Dans la zone de la ville, on atterrit au palazzo Tè. Sur les plans d’une villa romaine, ce palais rasoir d’un seul niveau a le charme discret de l’architecture romaine, l’épure de la renaissance, la solitude des âmes creuses. On se prendrait pour un marquis dans ses terres ou Columelle, agronome espagnol, auteur d’un De re rustica, traité sur la gestion d’une villa à la campagne. C’est une cour pour fuir l’ennui mais l’ennui s’y retrouve. Mantoue est pourchassée par ses démons. Fréderic II voulait chasser, aimer, se délecter de différents délices. Où sont-elles sur ce gazon acidulé ? L’eau des bassins vire au liquide Destop. On y trouvera soit tout l’accomplissement de la renaissance dans l’étendue de l’espace maîtrisée par les murs, la majesté et la formalité intimes, soit le sentiment désespérant qui colle à la peau, comme une suée d’été, que la ville est passée dans l’ennuyeux passé où tout se fige et rien ne bouge. La fresque du banquet de Psyché réjouit par la profusion des coupes, des fruits, digne d’une bamboche galante. La salle des géants est un exploit, celui de jouer avec la petitesse et l’étroitesse de la pièce et les figures démesurées des géants qui semblent descendre d’un plafond plombé, remué par des nuages cotonneux dont des couleurs acidulées, des jaunes blé, des oranges flammeum, des bleus déclinés entre l’indigo et le cyan, excitent l’œil, rend acceptable les effets burlesques de ces pauvres sires déchus qui s’étalent dans leur chute sur des colonnes brisées. Quelque chose de nouille émane d’eux. Ils sont nigauds, patauds, balourds. Leurs visages grimacent. Giulio Romano semble avoir pris conscience de l’absurdité de sa tâche : peindre des plafonds. Les scènes de guerre au palais ducal sont remplacées par des parodies de désastre avec des personnages mous des genoux, une farce des grands de ce monde.

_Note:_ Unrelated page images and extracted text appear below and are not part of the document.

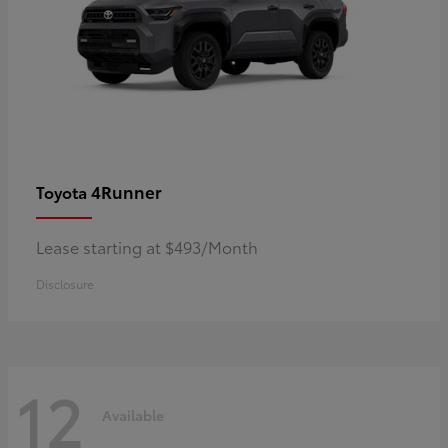
4Runner
Toyota
Lease starting at $493/Month
Disclosure
12
Available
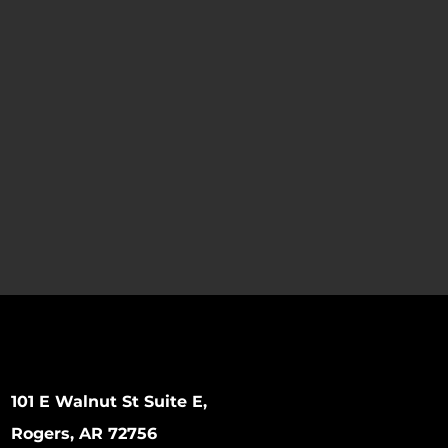
101 E Walnut St Suite E,
Rogers, AR 72756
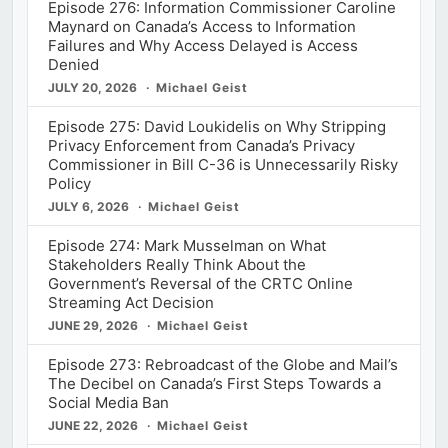
Episode 276: Information Commissioner Caroline
Maynard on Canada’s Access to Information
Failures and Why Access Delayed is Access
Denied
JULY 20, 2026
Michael Geist
Episode 275: David Loukidelis on Why Stripping
Privacy Enforcement from Canada’s Privacy
Commissioner in Bill C-36 is Unnecessarily Risky
Policy
JULY 6, 2026
Michael Geist
Episode 274: Mark Musselman on What
Stakeholders Really Think About the
Government’s Reversal of the CRTC Online
Streaming Act Decision
JUNE 29, 2026
Michael Geist
Episode 273: Rebroadcast of the Globe and Mail’s
The Decibel on Canada’s First Steps Towards a
Social Media Ban
JUNE 22, 2026
Michael Geist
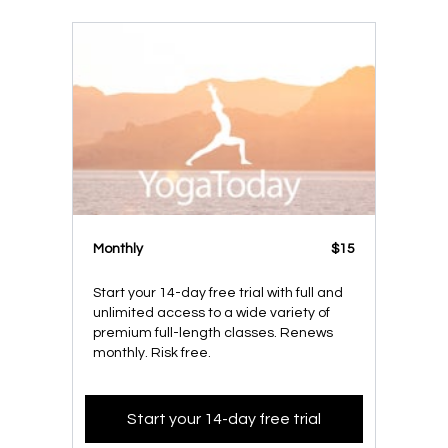
Monthly
$15
Start your 14-day free trial with full and
unlimited access to a wide variety of
premium full-length classes. Renews
monthly. Risk free.
Start your 14-day free trial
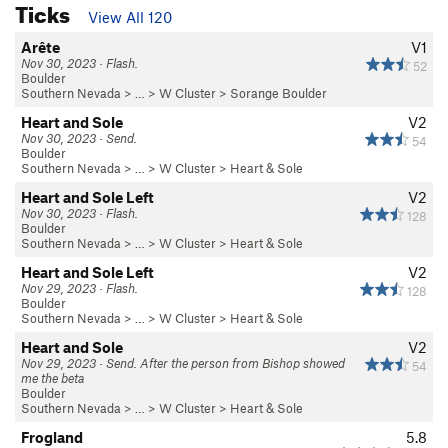
Ticks
View All 120
Arête
V1
Nov 30, 2023 · Flash.
52
Boulder
Southern Nevada
> …
>
W Cluster
>
Sorange Boulder
Heart and Sole
V2
Nov 30, 2023 · Send.
54
Boulder
Southern Nevada
> …
>
W Cluster
>
Heart & Sole
Heart and Sole Left
V2
Nov 30, 2023 · Flash.
128
Boulder
Southern Nevada
> …
>
W Cluster
>
Heart & Sole
Heart and Sole Left
V2
Nov 29, 2023 · Flash.
128
Boulder
Southern Nevada
> …
>
W Cluster
>
Heart & Sole
Heart and Sole
V2
Nov 29, 2023 · Send. After the person from Bishop showed
54
me the beta
Boulder
Southern Nevada
> …
>
W Cluster
>
Heart & Sole
Frogland
5.8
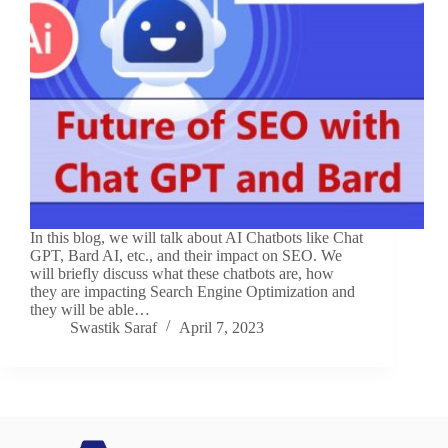
In this blog, we will talk about AI Chatbots like Chat
GPT, Bard AI, etc., and their impact on SEO. We
will briefly discuss what these chatbots are, how
they are impacting Search Engine Optimization and
they will be able…
Swastik Saraf
April 7, 2023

Voilà Mantoue. Fallait-il même qu’elle existât comme on voulut qu’elle le fût au XVIème siècle ? Oui mais comme Thèbes pour Alexandre, Palmyre pour Hadrien, Wurtzbourg en 1945, sa disparition aurait excité l’imaginaire des Européens, ses ruines auraient émerveillé un nouveau Chateaubriand qui se déplore de ne savoir quoi faire de ce cadavre urbain.